Brands also have to train the next generation of category buyers, who haven’t tried you before. But sometimes the viewer doesn’t need to remember everything, she points out, they just need to be nudged.

“So there’s this constant flywheel which acts like a velocity from a brand growth perspective. There is a lot more evidence that it’s not just about getting more active attention, it’s about how much do you need, what your requirements are in terms of your campaign, and how do you supplement it with passive attention. It’s a lot more complicated than binary,” she says.

Her company has developed computer vision technology that allows it to intercept the camera on people’s mobile devices, desktops and TVs, as well as in the cinema or on outdoor advertising.

It sees first-hand how people interact with platforms such as Facebook, YouTube and TikTok, collecting billions of human data points and developing visual biometrics to figure out if they are looking actively or passively.

In attention, there is a law of diminishing returns depending on the size of the brand, and the opportunity in front of it.

“We consistently see that more attention meant greater outcomes. But there are points of diminishing returns, so it’s about planning for what you need,” she explains.

“The only rule of thumb I am really comfortable with is the concept of the ‘attention memory threshold’. That is, anything before two and a half seconds doesn’t really help with memory retention, and everything after it is more likely to add to memory retention from a long-term perspective,” she explains.

“After that, it just depends on the brand, on how hard they are trying to sell something, and on the price.”

Remember, “anyone that tells you that attention is always related to outcomes is lying to you, and probably trying to sell you something,” she cautions. “You could have 10 seconds of attention and still not have success. But this is not about the attention you earn, this is about the link to your brand, so this is where creative fits in.”

The basic advertising concept, she says, is no different from traditional reach. One might reach many people but fail to link the ad to your brand, and the campaign will be a failure.

“In that it’s no different from any other measure, such as reach, or CPM [cost per mile],” she says.

Indeed, traditional pricing models in programmatic advertising such as CPM, where you pay a certain amount for 1000 impressions, irks her, even as the industry moves towards a baseline, attention-adjusted CPM.

‘Cost per meaningless thousand’

She refers to CPM as “cost per meaningless 1000″. “When I was younger, CPM meant cost per thousand, and it doesn’t now. And what’s worse, the perceived value was that you would get 1000 people, and that is not happening any more because not all reach is equal, and impressions mean nothing,” she says.

“On top of that, in the digital space you are in a bidding system, which muddies the whole value of being equal anyway. So you’ve got this double whammy of impressions not being real and certainly not being equal. The perceived value is bid on, but it’s a false perceived value.”

Not for long. “I think CPM is the last thing we will clean up but it is coming, and I think it’s going to rock the whole bidding ecosystem,” she predicts.

Unsurprisingly, her views are anathema to the programmatic community but Nelson Field has ruffled feathers among creatives too.
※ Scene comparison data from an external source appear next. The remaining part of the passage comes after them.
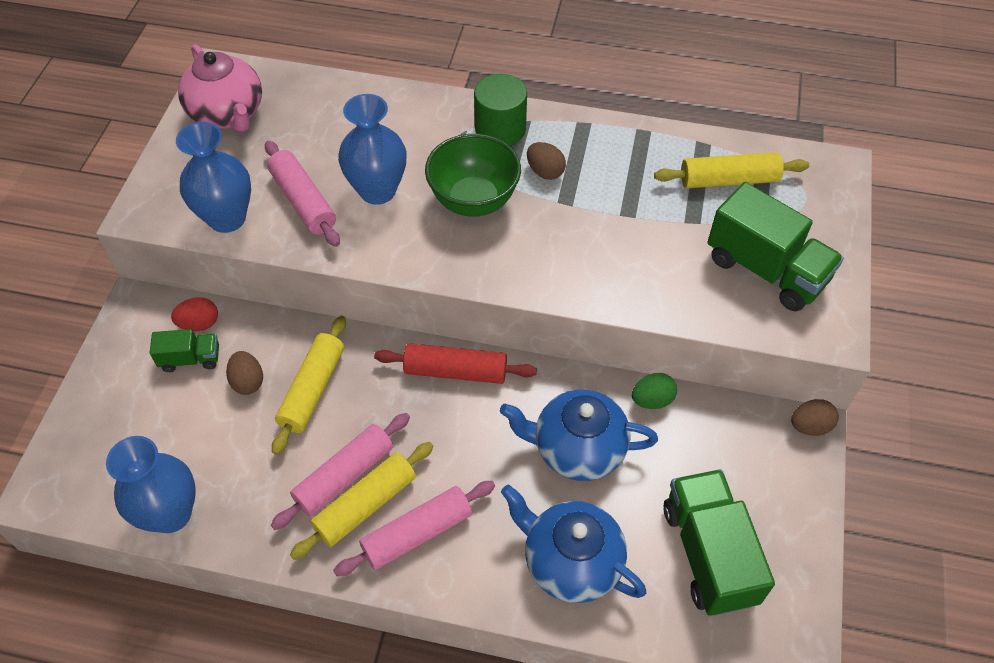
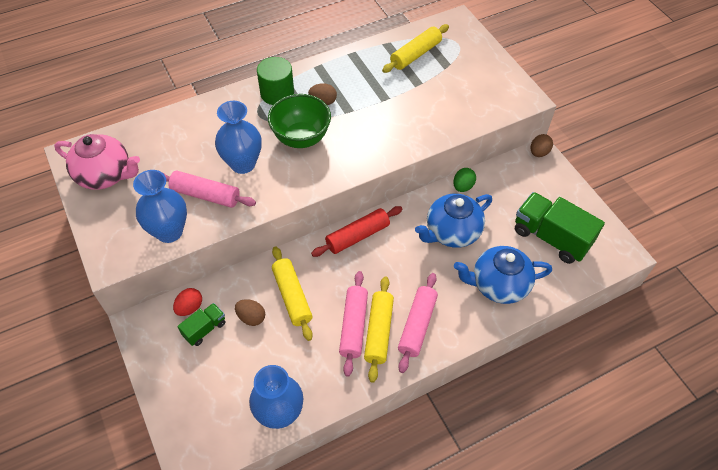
camera: 40 degrees left, 0 degrees up
green truck [708,182,844,311] -> none

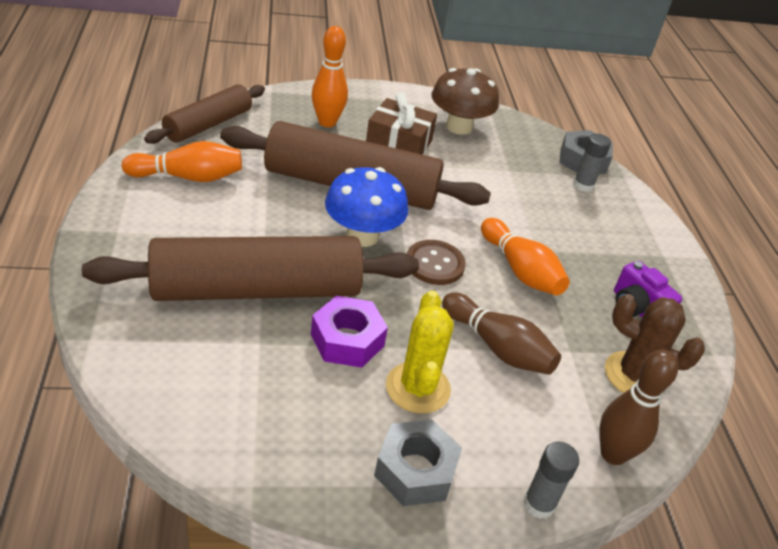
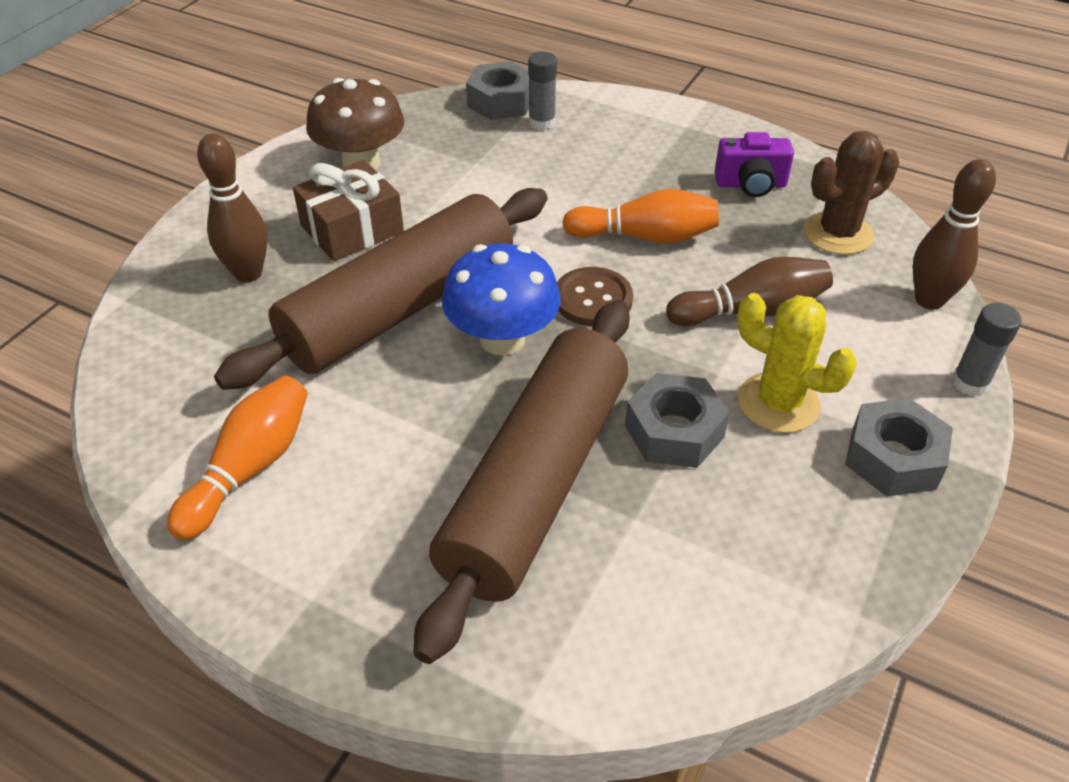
camera: 50 degrees left, 5 degrees up
brown rolling pin [144,84,265,144] -> none
purple nut [311,296,388,368] -> grey nut [625,373,730,468]
orange bowling pin [312,26,348,127] -> brown bowling pin [197,134,267,282]

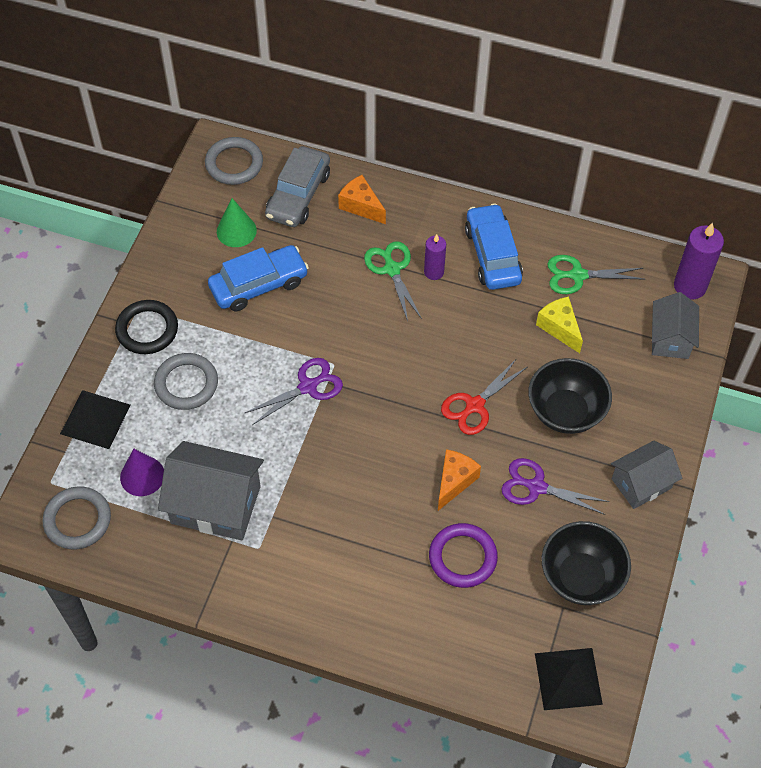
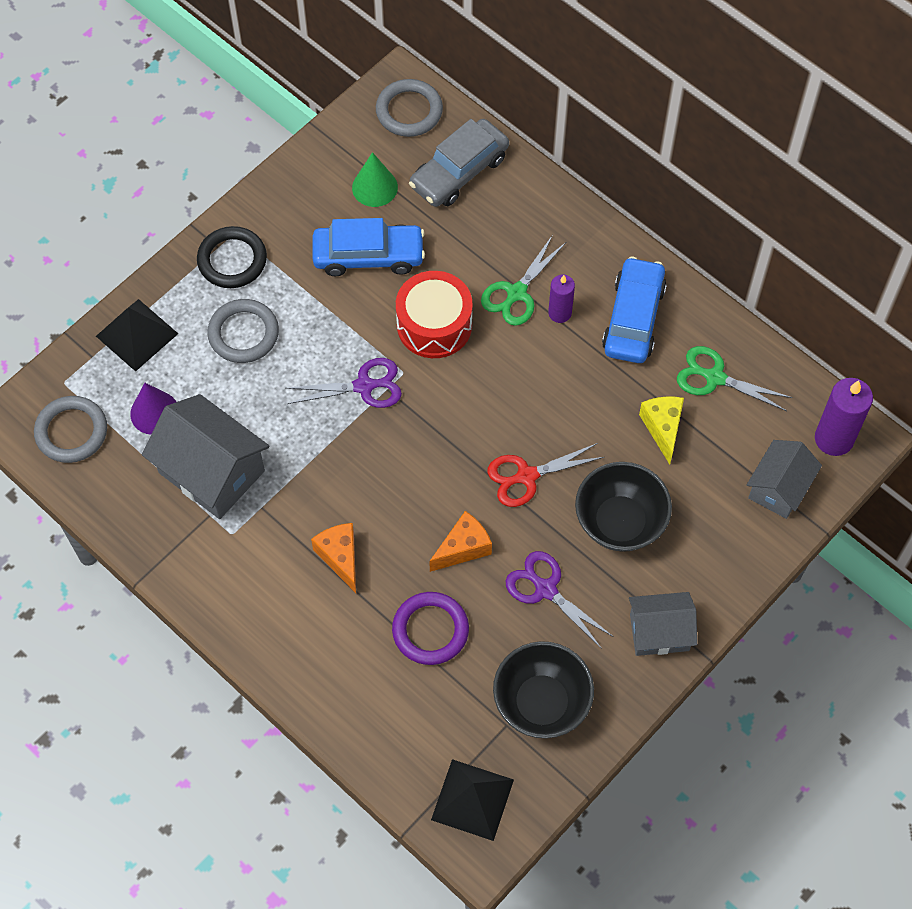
camera: 25 degrees right, 5 degrees up
orange cheese [338,175,386,224] -> orange cheese moved to [311,523,356,593]
green scissors [364,241,422,321] -> green scissors turned 150 degrees counterclockwise [481,235,566,326]
none -> red drum [396,271,473,358]

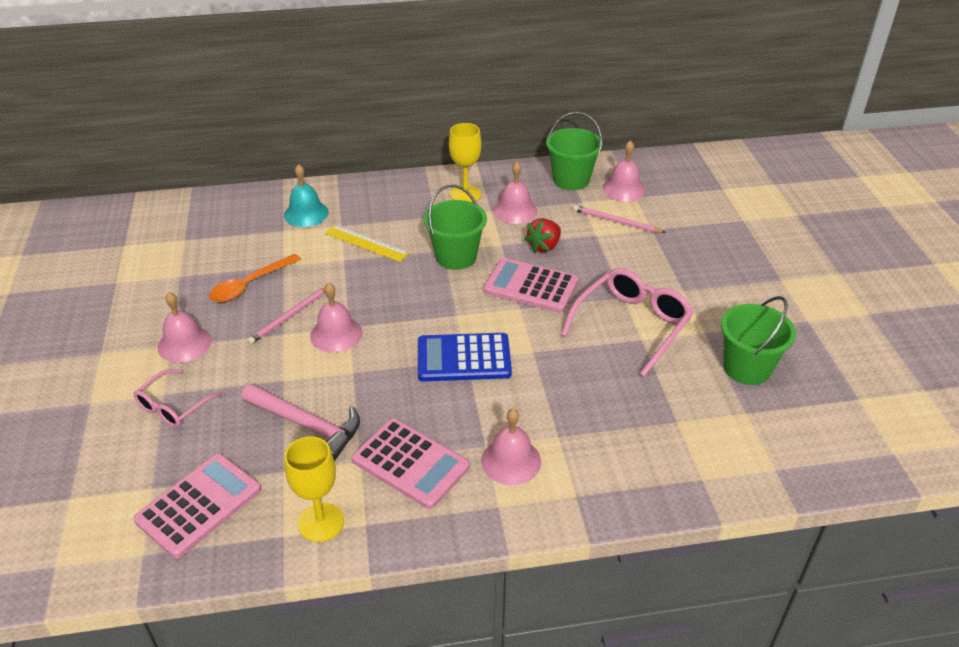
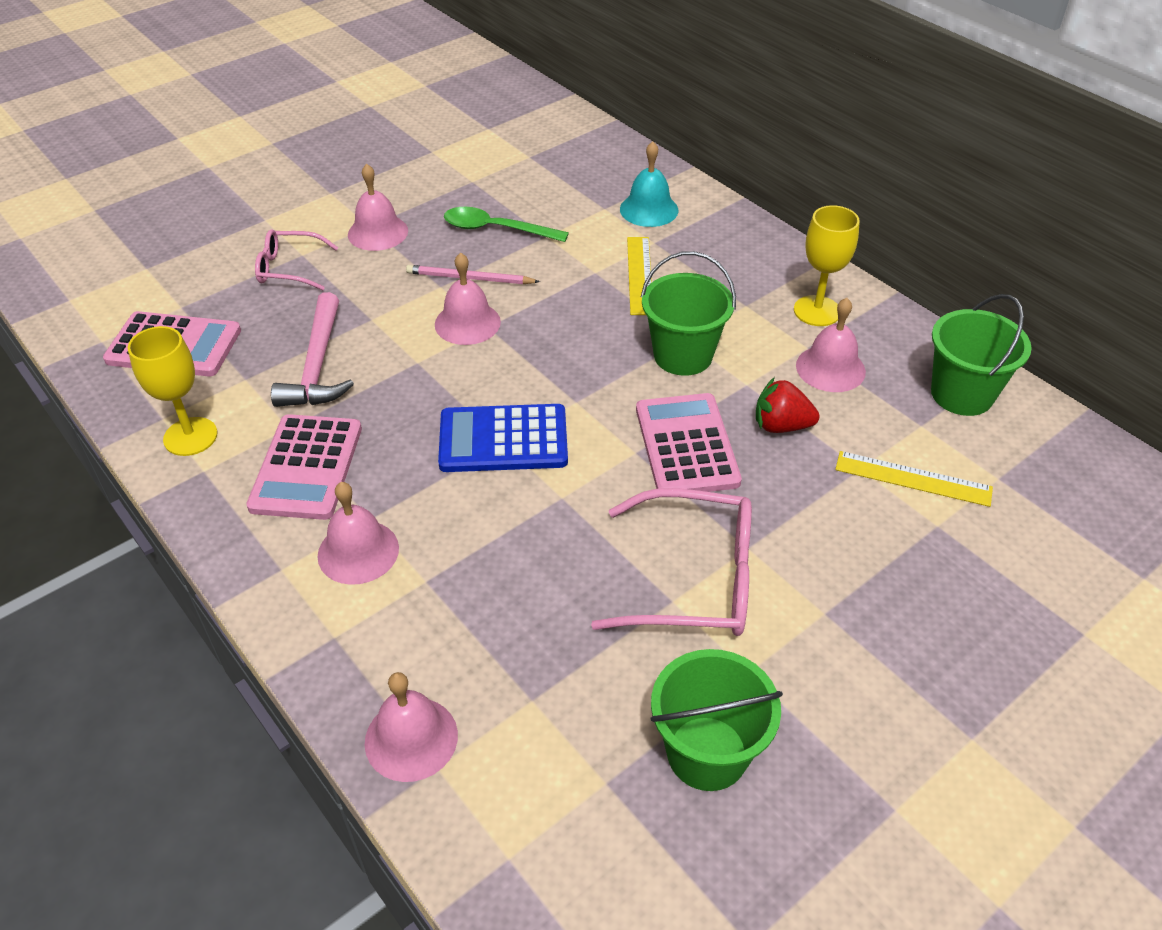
camera: 60 degrees right, 5 degrees up
orange spoon [209,254,301,302] -> green spoon [444,207,569,242]
blue calculator [418,333,512,381] -> blue calculator turned 60 degrees counterclockwise [438,404,568,472]
pink pencil [573,205,666,233] -> yellow ruler [835,451,993,507]
pink bell [603,140,646,201] -> pink bell moved to [365,672,458,782]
That’s because many have misunderstood her hierarchy of attention, she argues, in which she ranks creative at the bottom.

But her research shows that the most important factor defining how much attention your ad will get is the user experience of the platform. As consumers we are trained to consume social media in a particular way, “and you, as a creative, have to fit within that range,” she explains.

“The creative is the single biggest contribution to an outcome,” she adds, pointing out that her focus is on how much attention you can achieve, “whereas creative is about how many bottles of cordial you sell.”

While there is always a difference between the best and worst creative, “the difference between them is less than the difference between the same ad across different platforms,” she explains.